Sadegh Hedayat and his reminder
Sadegh Hedayat, who lived between 1903-1951, is one of the modern authors of Iranian literature. The Blind Owl has been translated into many languages because it is an exquisite book. It influenced a broad audience in the languages in which it was translated and gave the author the reputation he deserved. Ironically, the book wasn’t published in his own country Iran for a long time.
What impressed me most about Sadegh Hedayat is that he was an exceptional human being. When he saw the animals being slaughtered during a feast of sacrifice as a child, he stopped eating meat. He never hurt a single living creature, even the ones whom he hated.

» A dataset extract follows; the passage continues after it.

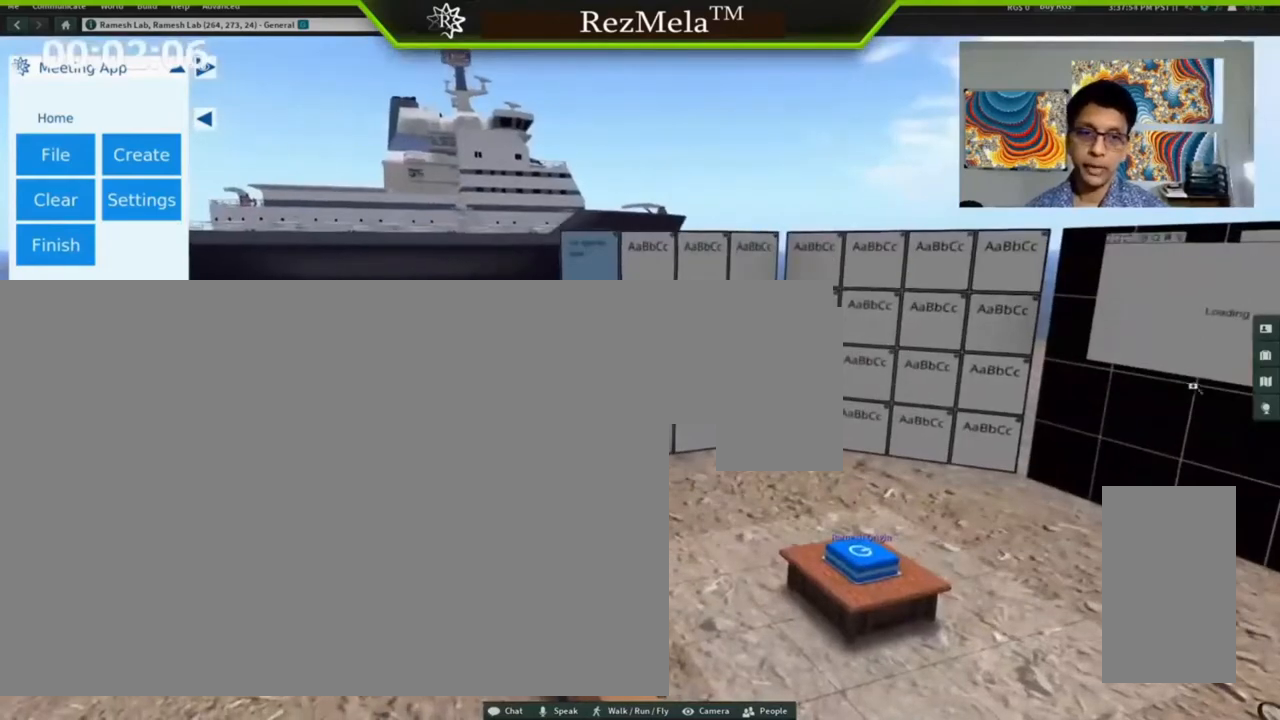
{"keys": ["alt_l"], "mouse": ["left"], "events": [[300, "mouse_left", "down"]]}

This is not easy reading or a book in its classical meaning. You cannot put it into categories. So I recommend you to read it as a reminder, not as a novel. It will remind you of a lot of things. You’ll remember the important things. Enjoy!

The Blind Owl
Widely regarded as Sadegh Hedayat’s masterpiece, the Blind Owl is the most important work of literature to come out of Iran in the past century. On the surface this work seems to be a tale of doom love, but with the turning of each page basic facts become obscure and the reader soon realizes this book is much more than a love story. Although the Blind Owl has been compare to the works of the Kafka, Rilke and Poe, this work defies categorization. Lescot’s French translation made the Blind Owl world-famous, while D.P. Costello’s English translation made it largely accessible. Sadly, this work has yet to find its way into the English pantheon of Classics.

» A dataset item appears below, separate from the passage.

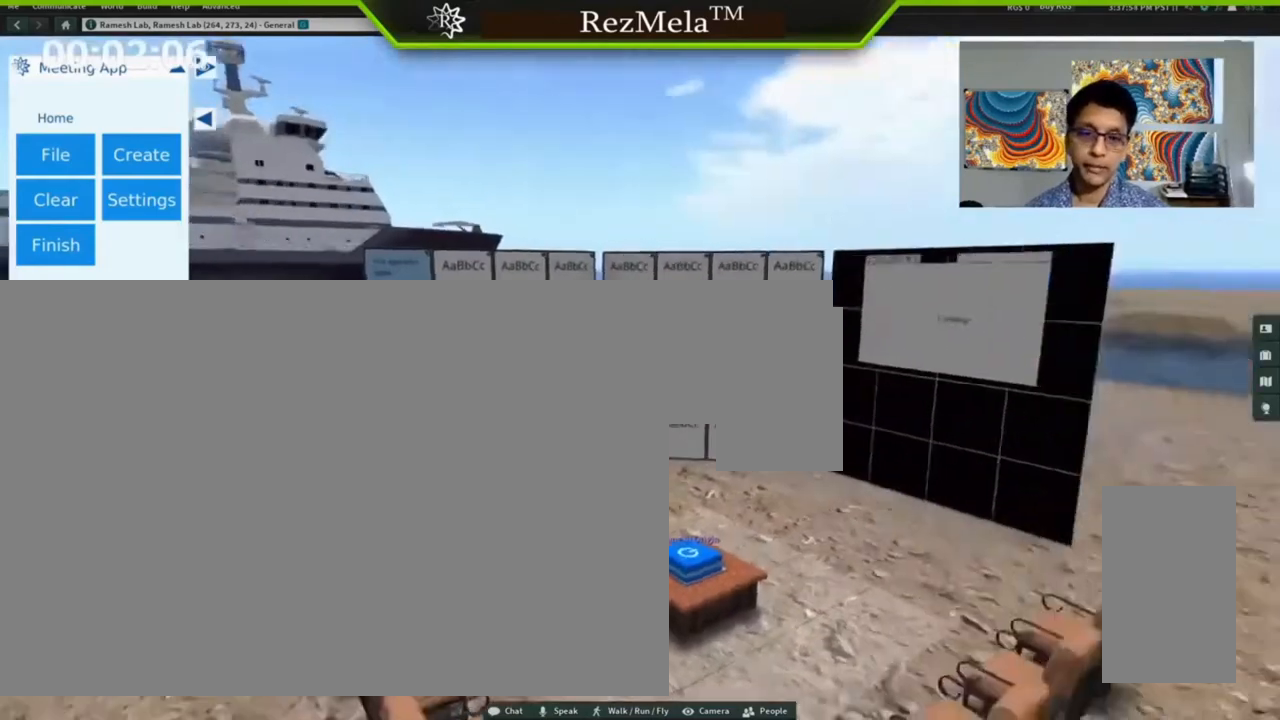
{"keys": ["alt_l"], "mouse": ["left"], "events": []}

This 75th anniversary edition, translated by award-winning writer Naveed Noori and published in conjunction with the Hedayat Foundation, aims to change this and is notable for a number of firsts:
*The only translation endorsed by the Sadegh Hedayat Foundation *The first translation to use the definitive Bombay edition (Hedayat’s handwritten text) *The only available English translation by a native Persian and English speaker *The preface includes a detailed textual analysis of the Blind Owl Finally, by largely preserving the spirit as well as the structure of Hedayat’s writing, this edition brings the English reader into the world of the Hedayat’s Blind Owl as never before.
Extensive footnotes (explaining Persian words, phrases, and customs ignored in previous translations) provide deeper understanding of this work for both the causal reader and the serious student of literature.
Sadegh Hedayat
Sadegh Hedayat was an Iranian writer, translator and so intellectual. Best known for his novel The Blind Owl, he was one of the earliest Iranian writers to adopt literary modernism in their career.